A. AI right now is not just a technology; it is a financial tool to get investments. This fear of AI is what the industry has to say in order to justify what they are doing. To attract investment.

Q. With the tension in the world — in Taiwan, for example — can this competition lead to a war?

A. I am trying to analyze this question in my new book, Machine and Sovereignty. What is the relation between technology and war? Of course, technology can be used in wars, but it’s not so simple. I try to perform a new reading of a speech given by the French philosopher Henri Bergson in 1914, right after the outbreak of the First World War. He believed that in the past 100 years Europe had produced many machines, and that each machine is a new organ for us. Before the First World War we witnessed a sudden expansion of our artificial body. But we were not able to deal with this sudden expansion of the artificial body. That is the source of war for him. The Greek code of hubris cannot be pacified. We see that now with the reactionary movements in Russia. Alexander Dugin was a big voice behind that. There was a lot of discussion about how Russia was repressed by Europe and by the West, especially in terms of technology and science.

Q. You write about the paradox of intelligence: it produces tools that can threaten it. Is it inherent to human evolution?
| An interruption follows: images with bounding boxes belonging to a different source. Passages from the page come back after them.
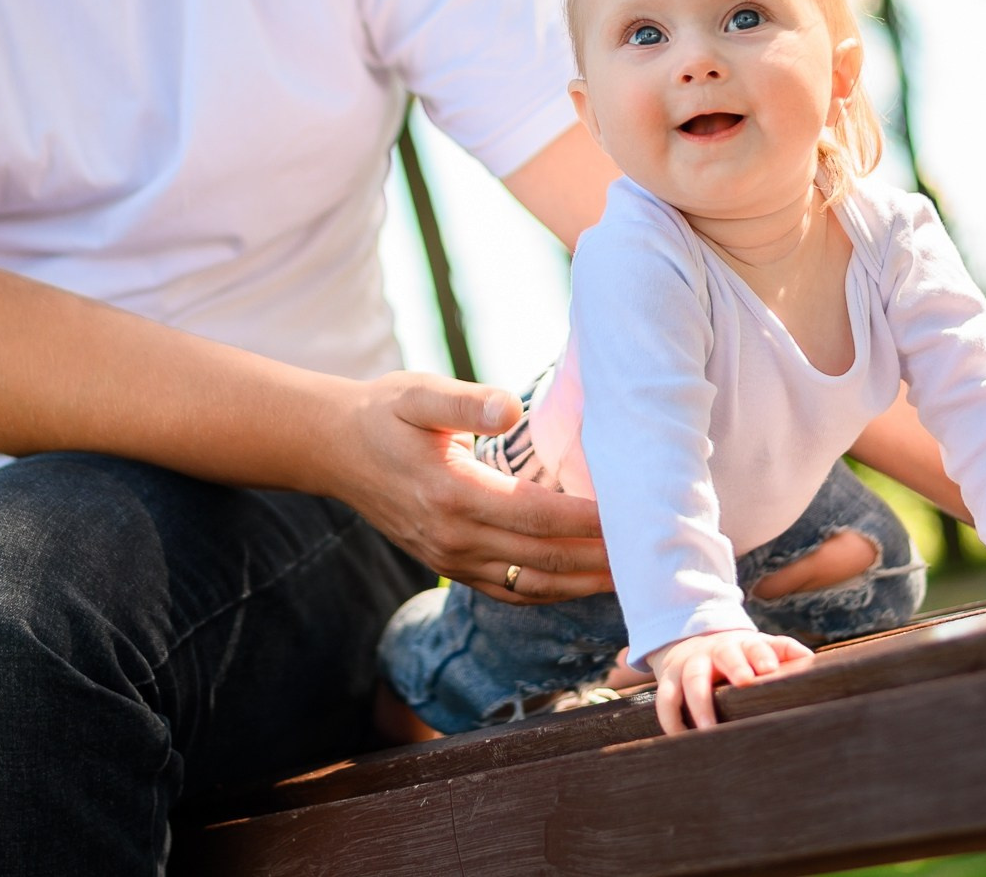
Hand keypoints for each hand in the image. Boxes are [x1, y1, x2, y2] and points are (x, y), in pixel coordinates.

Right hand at [327, 371, 611, 603]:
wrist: (334, 450)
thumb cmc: (383, 412)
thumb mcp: (418, 393)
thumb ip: (465, 401)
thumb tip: (510, 408)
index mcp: (452, 494)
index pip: (537, 516)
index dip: (587, 520)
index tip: (632, 514)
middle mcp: (454, 538)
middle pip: (544, 559)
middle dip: (600, 559)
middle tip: (652, 553)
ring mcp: (451, 560)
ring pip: (532, 585)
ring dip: (584, 585)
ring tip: (631, 577)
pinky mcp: (450, 567)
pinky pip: (510, 590)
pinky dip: (552, 591)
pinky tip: (583, 583)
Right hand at [644, 630, 813, 734]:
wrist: (691, 642)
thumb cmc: (737, 655)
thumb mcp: (759, 648)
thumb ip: (784, 652)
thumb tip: (810, 661)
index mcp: (742, 645)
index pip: (755, 645)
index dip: (761, 655)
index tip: (769, 669)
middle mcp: (715, 651)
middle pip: (724, 656)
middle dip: (734, 667)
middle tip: (745, 682)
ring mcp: (689, 665)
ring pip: (691, 679)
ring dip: (699, 703)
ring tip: (708, 729)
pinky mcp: (668, 680)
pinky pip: (665, 700)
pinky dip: (670, 719)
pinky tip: (680, 738)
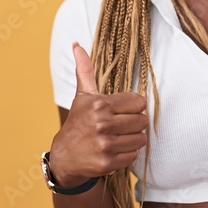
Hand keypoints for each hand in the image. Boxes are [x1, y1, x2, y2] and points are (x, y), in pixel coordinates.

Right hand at [48, 43, 148, 185]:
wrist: (65, 155)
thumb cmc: (78, 122)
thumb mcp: (82, 96)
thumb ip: (86, 71)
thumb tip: (77, 45)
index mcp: (100, 104)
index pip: (138, 102)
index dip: (134, 106)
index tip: (124, 110)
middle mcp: (103, 124)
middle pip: (142, 121)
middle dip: (135, 123)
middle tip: (122, 124)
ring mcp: (105, 145)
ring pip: (140, 139)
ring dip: (133, 138)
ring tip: (119, 136)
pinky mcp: (108, 162)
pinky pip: (133, 155)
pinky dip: (127, 153)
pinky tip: (115, 149)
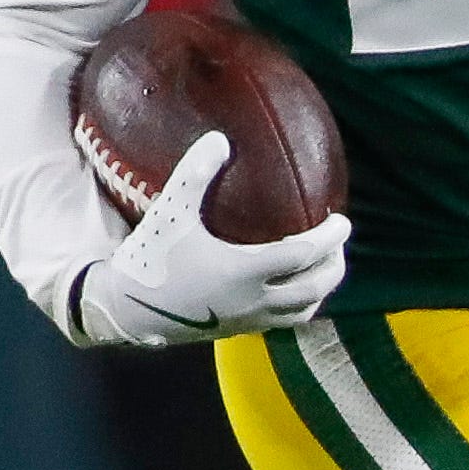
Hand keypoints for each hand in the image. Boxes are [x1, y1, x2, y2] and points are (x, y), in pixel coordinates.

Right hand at [70, 132, 350, 346]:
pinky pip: (281, 321)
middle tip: (340, 244)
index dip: (330, 238)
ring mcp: (246, 320)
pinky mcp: (236, 331)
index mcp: (243, 271)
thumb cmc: (149, 260)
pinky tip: (290, 287)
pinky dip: (298, 305)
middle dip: (334, 266)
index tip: (343, 221)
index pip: (303, 255)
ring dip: (320, 290)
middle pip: (313, 288)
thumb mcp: (169, 213)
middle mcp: (252, 300)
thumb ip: (195, 175)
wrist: (125, 312)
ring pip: (302, 312)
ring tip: (323, 268)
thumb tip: (219, 138)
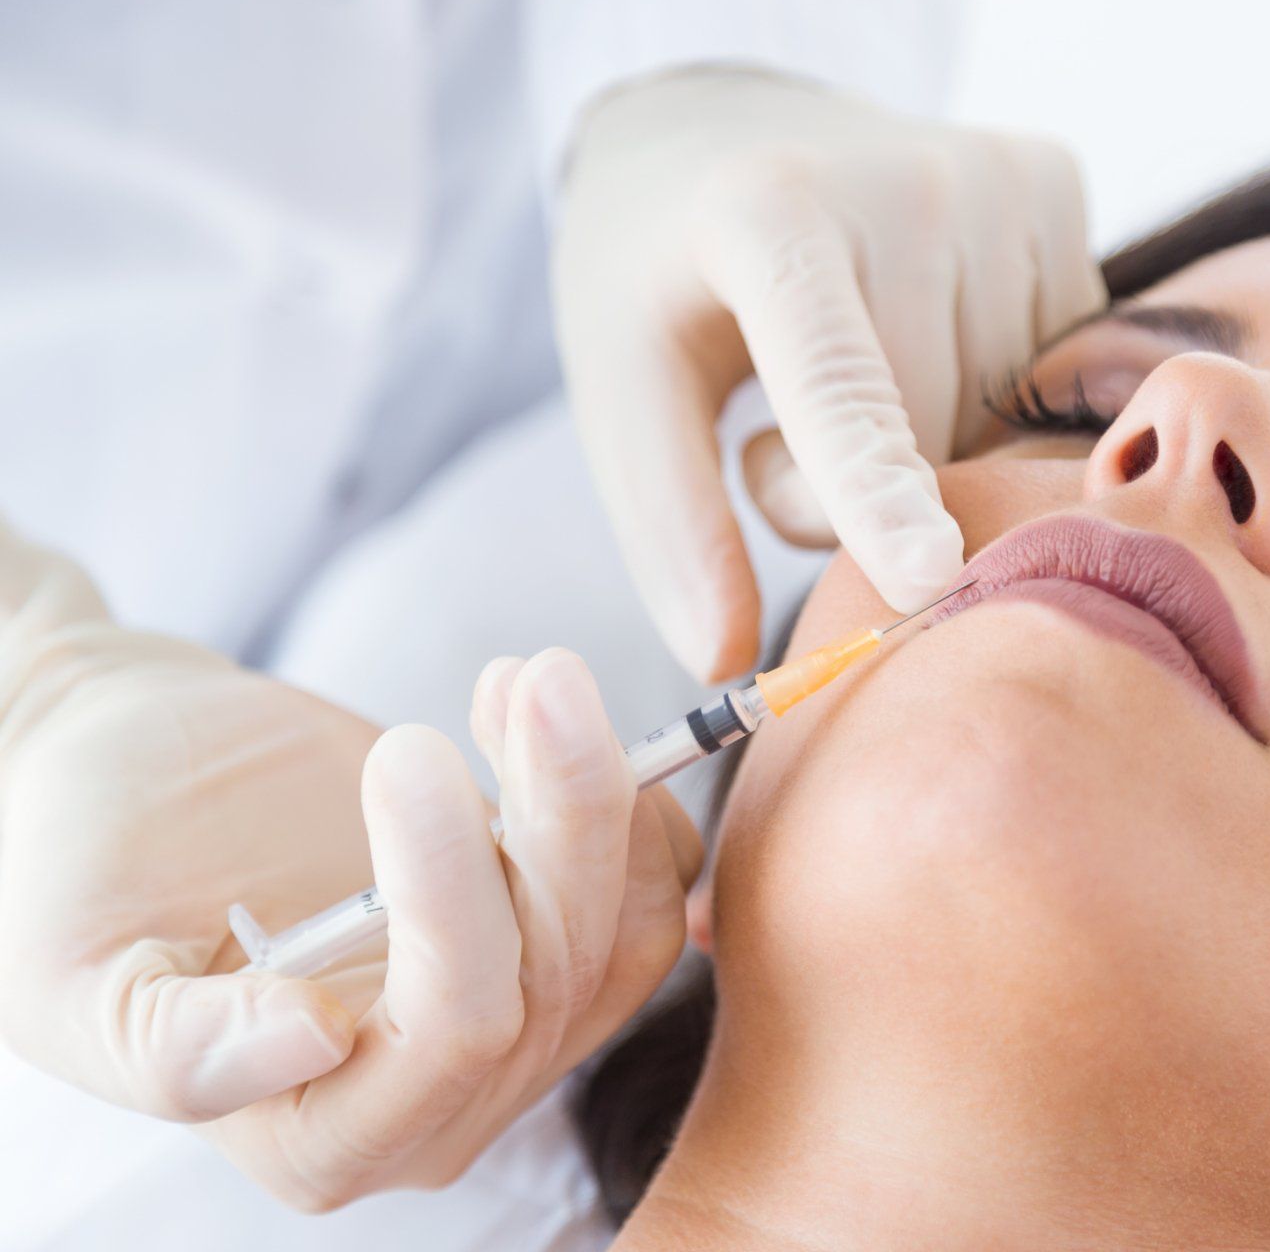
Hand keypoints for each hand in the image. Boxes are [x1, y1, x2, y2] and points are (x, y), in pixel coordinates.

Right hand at [0, 533, 699, 1206]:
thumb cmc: (81, 867)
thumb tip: (312, 1039)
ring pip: (626, 926)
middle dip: (556, 812)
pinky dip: (623, 791)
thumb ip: (174, 1044)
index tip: (404, 747)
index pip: (449, 1038)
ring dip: (598, 787)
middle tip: (528, 673)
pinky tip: (523, 709)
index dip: (452, 897)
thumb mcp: (72, 974)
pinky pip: (654, 886)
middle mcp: (440, 1103)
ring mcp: (515, 1023)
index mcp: (322, 1139)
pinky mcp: (558, 939)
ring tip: (529, 676)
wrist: (134, 777)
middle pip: (557, 974)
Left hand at [554, 65, 1105, 680]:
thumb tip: (725, 660)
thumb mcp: (622, 389)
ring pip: (999, 416)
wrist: (717, 129)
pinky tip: (925, 332)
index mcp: (766, 214)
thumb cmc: (659, 279)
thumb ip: (671, 523)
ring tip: (854, 367)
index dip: (876, 491)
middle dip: (859, 488)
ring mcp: (996, 175)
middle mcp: (907, 178)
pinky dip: (988, 386)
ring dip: (929, 440)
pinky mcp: (1054, 180)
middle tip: (778, 431)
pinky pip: (1050, 364)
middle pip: (926, 436)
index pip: (837, 382)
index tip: (928, 576)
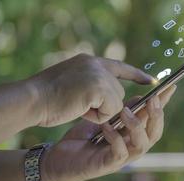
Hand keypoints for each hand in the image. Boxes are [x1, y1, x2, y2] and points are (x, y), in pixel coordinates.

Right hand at [27, 53, 153, 126]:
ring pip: (116, 103)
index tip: (151, 81)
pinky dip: (98, 116)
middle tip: (80, 103)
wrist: (32, 100)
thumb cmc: (47, 97)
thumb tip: (110, 92)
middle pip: (118, 92)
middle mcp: (97, 64)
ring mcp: (99, 74)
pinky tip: (80, 109)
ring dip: (100, 111)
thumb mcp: (73, 83)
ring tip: (77, 105)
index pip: (120, 67)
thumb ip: (92, 82)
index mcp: (90, 61)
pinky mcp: (99, 87)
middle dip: (105, 104)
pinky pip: (112, 110)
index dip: (136, 75)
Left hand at [40, 85, 176, 180]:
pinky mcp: (108, 164)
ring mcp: (122, 156)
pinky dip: (115, 139)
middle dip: (156, 116)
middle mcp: (132, 145)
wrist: (61, 157)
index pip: (154, 118)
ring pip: (142, 144)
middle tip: (152, 99)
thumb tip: (142, 96)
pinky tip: (106, 127)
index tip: (170, 86)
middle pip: (155, 133)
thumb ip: (123, 109)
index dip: (164, 104)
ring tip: (124, 111)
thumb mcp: (105, 118)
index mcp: (133, 133)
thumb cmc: (84, 137)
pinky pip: (119, 153)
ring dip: (136, 127)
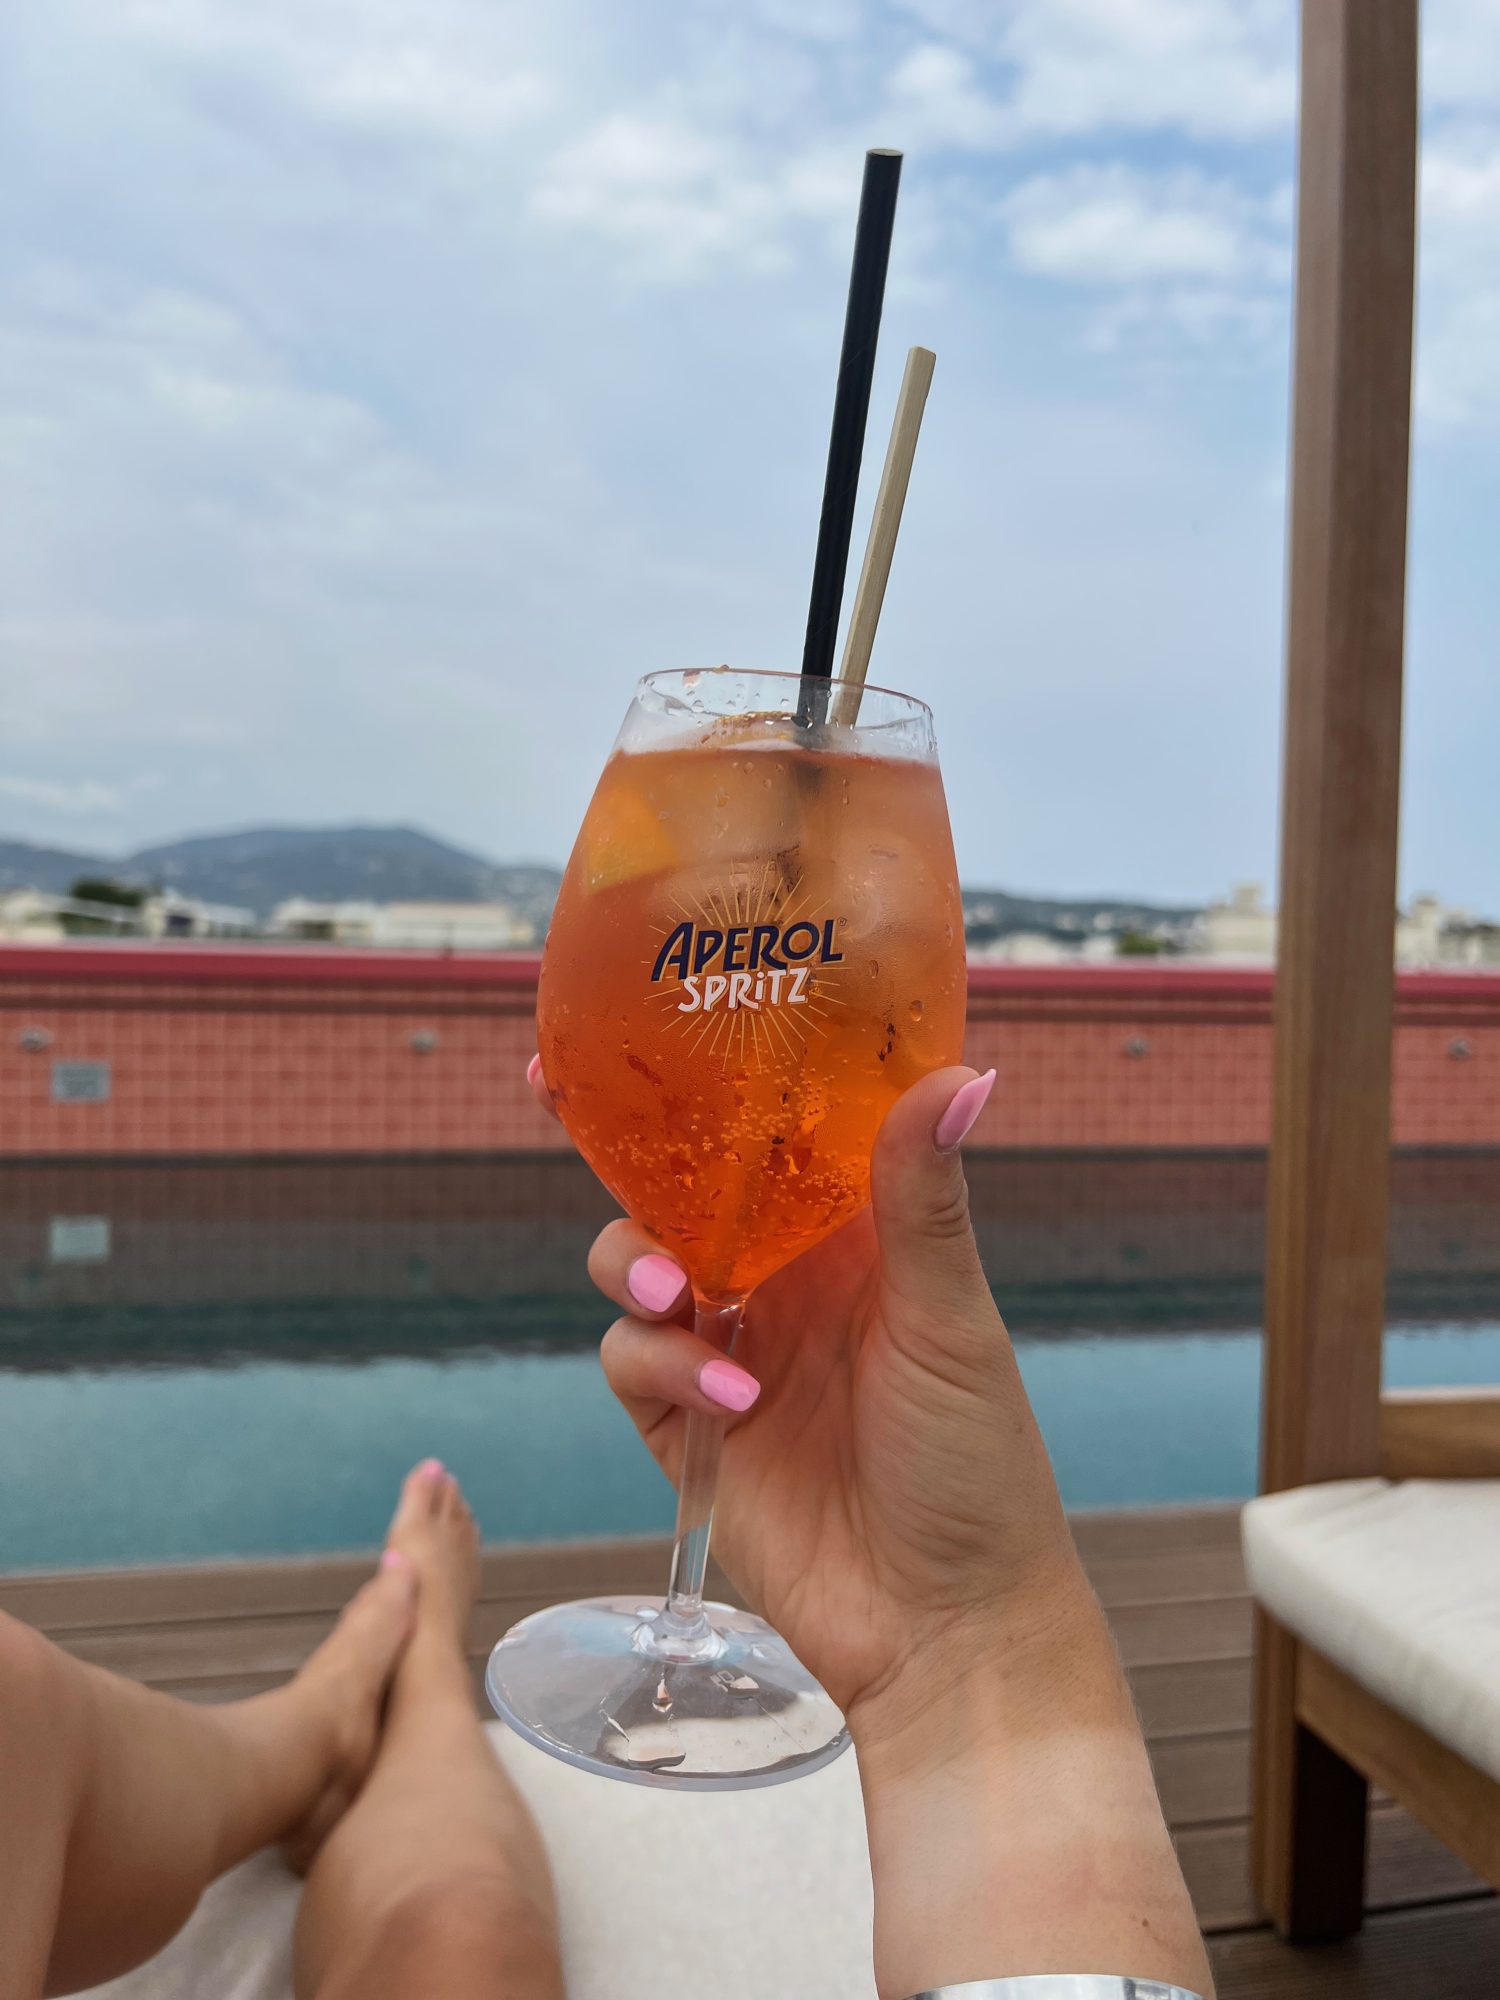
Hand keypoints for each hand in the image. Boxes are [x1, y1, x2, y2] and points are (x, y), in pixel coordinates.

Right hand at [539, 1055, 1213, 1995]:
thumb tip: (961, 1074)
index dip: (703, 1079)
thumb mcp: (953, 1323)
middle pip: (675, 1189)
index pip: (763, 1132)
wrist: (947, 1627)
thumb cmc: (980, 1468)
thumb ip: (925, 1203)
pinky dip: (660, 1364)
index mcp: (849, 1233)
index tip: (635, 1014)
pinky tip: (727, 1399)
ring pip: (634, 1266)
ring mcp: (729, 1349)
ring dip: (636, 1264)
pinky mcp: (686, 1427)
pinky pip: (631, 1363)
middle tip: (568, 1110)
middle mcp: (782, 1278)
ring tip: (679, 1295)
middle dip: (624, 1157)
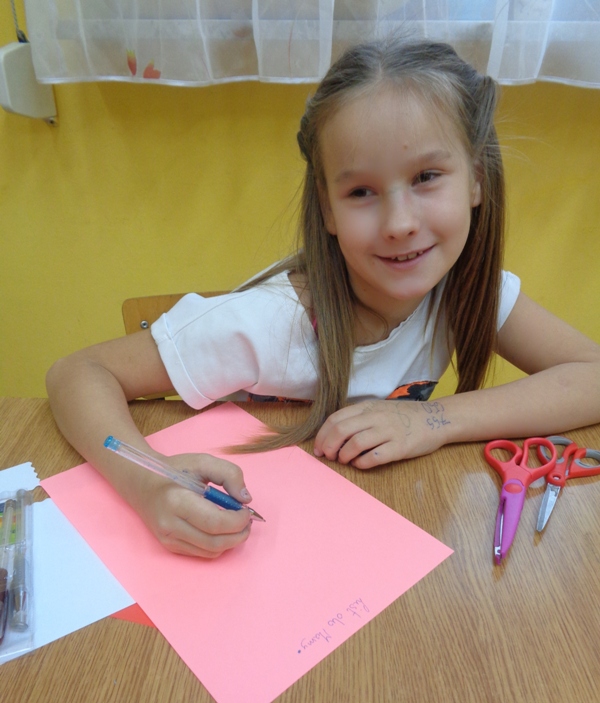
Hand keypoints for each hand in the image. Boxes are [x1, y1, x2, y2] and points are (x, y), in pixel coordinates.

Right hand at [129, 453, 253, 557]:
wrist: (144, 483)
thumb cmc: (175, 470)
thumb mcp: (203, 462)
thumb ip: (229, 474)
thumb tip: (246, 499)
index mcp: (177, 501)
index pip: (215, 523)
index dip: (237, 521)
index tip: (246, 511)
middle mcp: (170, 525)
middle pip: (215, 542)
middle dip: (239, 534)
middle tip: (247, 520)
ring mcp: (168, 539)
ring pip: (210, 551)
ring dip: (231, 541)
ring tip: (237, 524)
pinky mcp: (170, 546)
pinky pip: (202, 553)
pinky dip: (218, 544)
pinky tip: (222, 529)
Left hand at [313, 400, 452, 468]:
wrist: (436, 419)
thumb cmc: (403, 416)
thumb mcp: (379, 409)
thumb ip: (359, 418)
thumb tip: (333, 434)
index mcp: (368, 407)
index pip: (336, 418)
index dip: (322, 435)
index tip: (318, 448)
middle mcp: (376, 417)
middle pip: (341, 430)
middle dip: (328, 446)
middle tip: (327, 457)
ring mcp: (388, 431)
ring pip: (355, 443)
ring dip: (344, 456)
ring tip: (344, 460)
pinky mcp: (400, 447)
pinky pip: (374, 457)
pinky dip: (362, 463)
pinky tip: (360, 464)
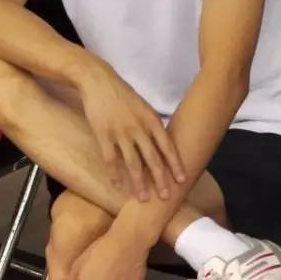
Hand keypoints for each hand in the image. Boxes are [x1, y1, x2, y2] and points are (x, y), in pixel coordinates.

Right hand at [76, 62, 185, 203]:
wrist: (99, 81)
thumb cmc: (123, 95)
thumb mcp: (143, 107)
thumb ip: (152, 126)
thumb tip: (161, 145)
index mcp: (151, 120)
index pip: (167, 147)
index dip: (175, 165)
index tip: (182, 180)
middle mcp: (139, 128)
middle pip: (153, 159)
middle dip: (160, 180)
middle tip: (165, 197)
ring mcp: (121, 133)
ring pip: (133, 163)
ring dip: (139, 182)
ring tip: (142, 198)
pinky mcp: (104, 135)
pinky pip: (110, 159)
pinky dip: (114, 174)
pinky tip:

A. Humans are technological beings. We invent technology, but at the same time we are invented by technology: we develop our gestures, we reconfigure our central nervous system. And the technological evolution is much faster than the biological evolution. Before the industrial revolution, craftsmen worked with multiple tools. And then in the time of the encyclopedia there were bigger factories, but people still worked manually, with simple mechanical machines. But then came the industrial revolution with a different kind of machine. That is the machine that Karl Marx described: closed, autonomous. All the workers have to do is put things in and collect the result at the end. They are no longer using their body as they did before. They lost their knowledge. The machine is purely the externalization of the intelligence, but they don’t know how to deal with it. That’s one of the dimensions of the source of alienation. Today we are confronting a different kind of machine that is almost biological. It comes from the development of cybernetics, proposed in the 1940s: machines govern themselves through feedback.

Q. How can we understand technology from other places?

A. This is what I call technodiversity. I am not referring to the defense of the local and the traditional that the right does. It has nothing to do with identity, but with the fact that each locality has a form and history of knowledge. With modernization, these forms became fragile: indigenous knowledge cannot be used to make a machine. It’s not about preserving local knowledge in a museum; it’s about understanding how it is relevant to what we are doing today, how it helps understand technology. We cannot let economic reason and individualism dominate our use of technology. Let’s study ways to develop alternatives that serve the community.

Q. Can art play a role in this matter?

A. In the past century, art has been pressured by a kind of technological determinism. Like Walter Benjamin said years ago about the work of art in the age of technical reproducibility: let’s not ask if cinema and photography are art or not, rather, let’s ask how the nature of art is transformed by technology. This still continues. Art, business, everything is transformed by AI. My proposal is to think, through technological diversity and artistic varieties, how our experience on Earth could help us transform technology.